“12 February 1979, I took off with my Mirage 5B BA 22, for a dusk flight, so as to be granted for night flight, at Florennes Air Base.
The aircraft was equipped with 2 pylons tank of 500 litres one under each wing, and therefore it was not necessary to take off from the very beginning of the runway (26 this day).
After a general flight of 50 minutes (40 minutes day and 10 minutes night), I came back for landing.
I don’t remember if it was visual or via a GCA. During final, I saw a nice runway with all its runway lights on. This was the last picture I remembered 200 or 300 feet above ground level. I was not informed there was an accumulation of frozen snow at the beginning of the runway and this was not visible. When I flared out for landing, my left main landing gear touched the frozen snow and broke off.

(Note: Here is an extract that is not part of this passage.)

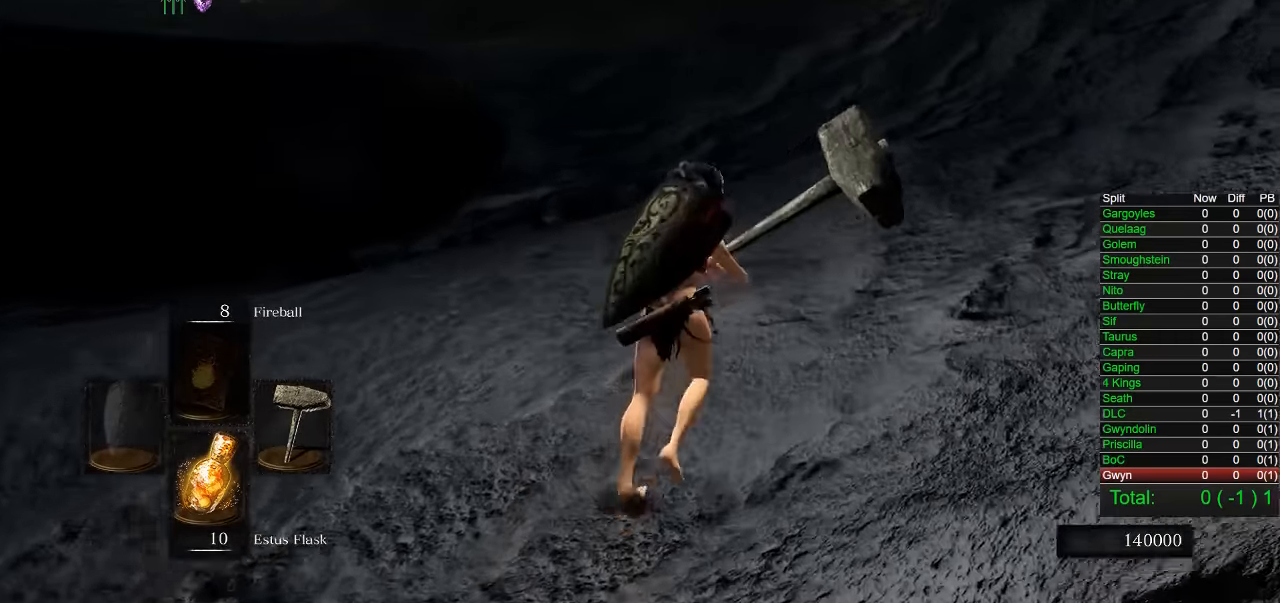
{"dt_ms": 500, "buttons": ["CIRCLE"], "left_stick": "up-right", "right_stick": "center", "button_events": []}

My aircraft left the runway and I think I immediately pulled out the handle to activate my Martin-Baker Mk.4 ejection seat. The only thing I remembered was a violent wind blowing in my face just before I wake up in the hospital of Loveral near Charlerloi (that was roughly 1 hour after landing). I was not very badly wounded, just one coast failed and a spinal compression of 3 lumbar vertebra (L2 L3 L4).
The tower and the fire department personnel thought the parachute they saw was the one of the aircraft that we used for braking action, as the landing speed of the mirage was 185kts. When the people of the fire department arrived nearby the Mirage, they called the tower to explain they didn’t find me. I was lucky they didn’t run over me with their fire-engine.
Thanks to Martin-Baker’s ejection seat I can tell and write down this story as Ejectee number 3008. BA 22 was restored and is now on a pedestal at a roundabout in Florennes.”